Segment Start: INPUT RECORDS
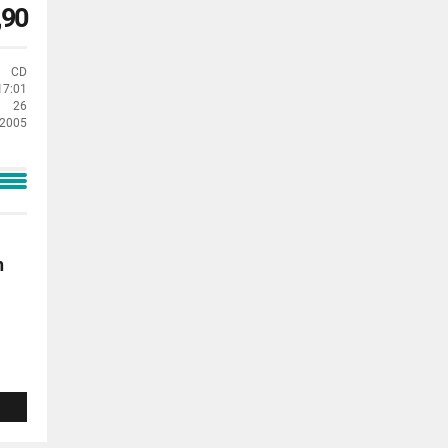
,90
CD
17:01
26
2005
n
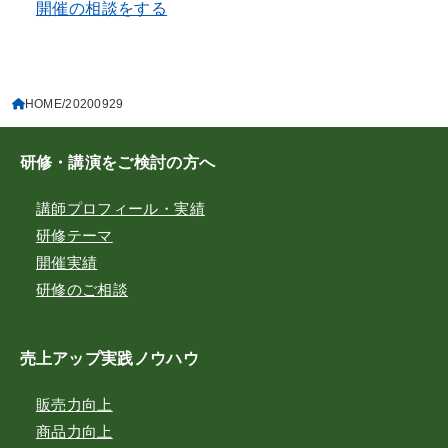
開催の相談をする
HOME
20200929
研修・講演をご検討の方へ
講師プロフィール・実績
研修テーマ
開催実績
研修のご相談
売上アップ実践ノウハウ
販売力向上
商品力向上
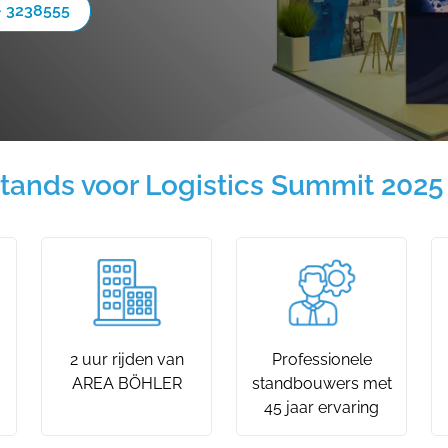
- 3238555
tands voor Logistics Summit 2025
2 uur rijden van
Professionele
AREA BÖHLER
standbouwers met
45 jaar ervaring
Segment End: INPUT RECORDS
Segment Start: INPUT RECORDS
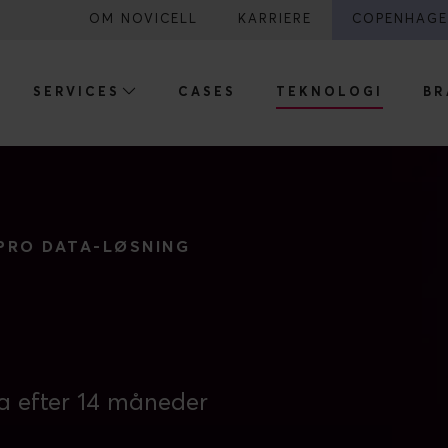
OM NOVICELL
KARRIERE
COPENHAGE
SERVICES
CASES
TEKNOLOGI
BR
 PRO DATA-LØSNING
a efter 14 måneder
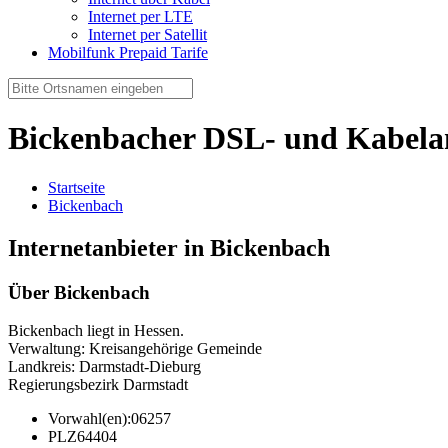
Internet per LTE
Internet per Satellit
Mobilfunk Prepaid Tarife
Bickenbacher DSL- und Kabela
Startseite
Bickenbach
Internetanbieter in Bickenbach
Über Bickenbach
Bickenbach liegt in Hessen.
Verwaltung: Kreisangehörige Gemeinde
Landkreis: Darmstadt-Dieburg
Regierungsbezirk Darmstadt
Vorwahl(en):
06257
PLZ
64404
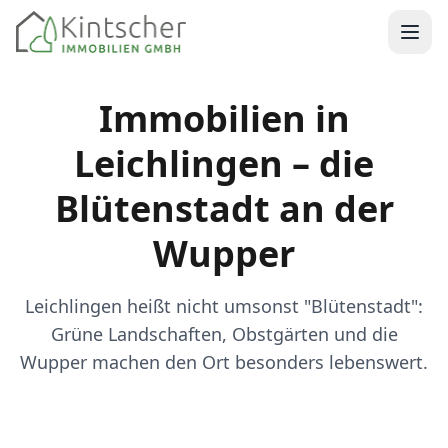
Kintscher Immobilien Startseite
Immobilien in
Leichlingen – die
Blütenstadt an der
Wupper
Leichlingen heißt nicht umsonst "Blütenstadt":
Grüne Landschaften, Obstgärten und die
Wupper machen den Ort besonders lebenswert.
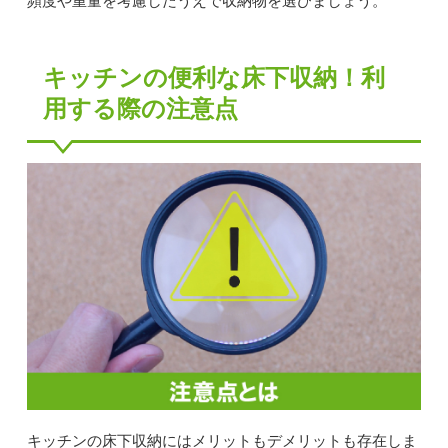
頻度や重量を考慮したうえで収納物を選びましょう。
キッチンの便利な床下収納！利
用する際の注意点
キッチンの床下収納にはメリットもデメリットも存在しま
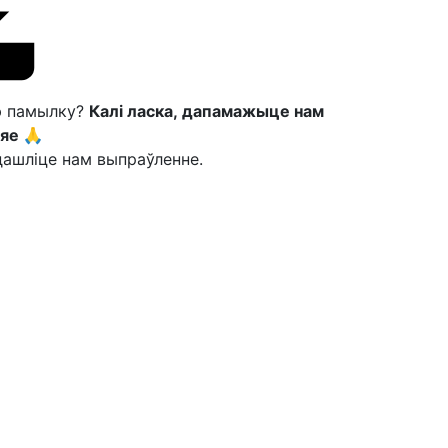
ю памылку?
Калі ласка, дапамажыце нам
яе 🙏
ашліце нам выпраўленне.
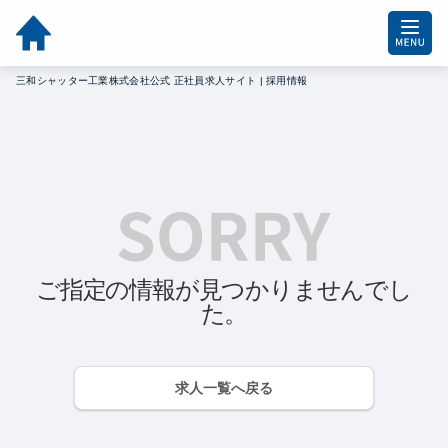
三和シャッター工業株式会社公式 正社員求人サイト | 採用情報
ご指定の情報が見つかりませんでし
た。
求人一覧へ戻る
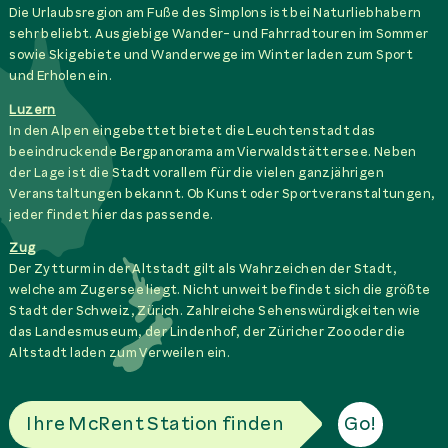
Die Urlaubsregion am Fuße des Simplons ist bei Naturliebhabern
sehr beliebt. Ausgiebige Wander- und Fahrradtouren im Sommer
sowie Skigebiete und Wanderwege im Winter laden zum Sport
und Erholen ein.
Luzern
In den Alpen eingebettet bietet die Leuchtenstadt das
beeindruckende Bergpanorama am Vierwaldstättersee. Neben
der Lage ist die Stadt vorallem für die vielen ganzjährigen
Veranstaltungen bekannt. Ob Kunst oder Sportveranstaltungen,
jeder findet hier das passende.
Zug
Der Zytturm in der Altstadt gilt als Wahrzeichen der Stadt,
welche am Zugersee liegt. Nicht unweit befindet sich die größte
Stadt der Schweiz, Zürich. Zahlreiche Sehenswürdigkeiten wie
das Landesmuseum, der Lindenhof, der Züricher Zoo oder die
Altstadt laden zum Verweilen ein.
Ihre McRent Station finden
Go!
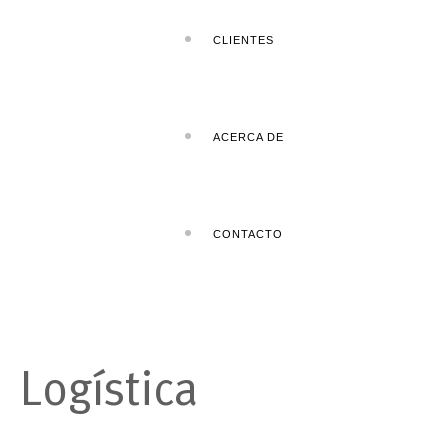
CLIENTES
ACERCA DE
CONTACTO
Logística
Segment End: INPUT RECORDS
PROMPT: For this exercise, set down the lines in the entries above from the one with "Калі ласка, дапамажыце нам" through the one with "Der Zytturm in" exactly as written, without any pictures.

ANSWER:
Калі ласка, дапамажыце нам
яе 🙏
ашліце нам выпраўленне.
三和シャッター工業株式会社公式 正社員求人サイト | 採用情報
ご指定の情報が見つかりませんでし
た。
求人一覧へ戻る
Die Urlaubsregion am Fuße des Simplons ist bei Naturliebhabern
sehr beliebt. Ausgiebige Wander- und Fahrradtouren im Sommer
sowie Skigebiete und Wanderwege im Winter laden zum Sport
und Erholen ein.
Luzern
In den Alpen eingebettet bietet die Leuchtenstadt das
beeindruckende Bergpanorama am Vierwaldstättersee. Neben
der Lage ist die Stadt vorallem für die vielen ganzjährigen
Veranstaltungen bekannt. Ob Kunst oder Sportveranstaltungen,
jeder findet hier das passende.
Zug
Der Zytturm in der Altstadt gilt als Wahrzeichen der Stadt,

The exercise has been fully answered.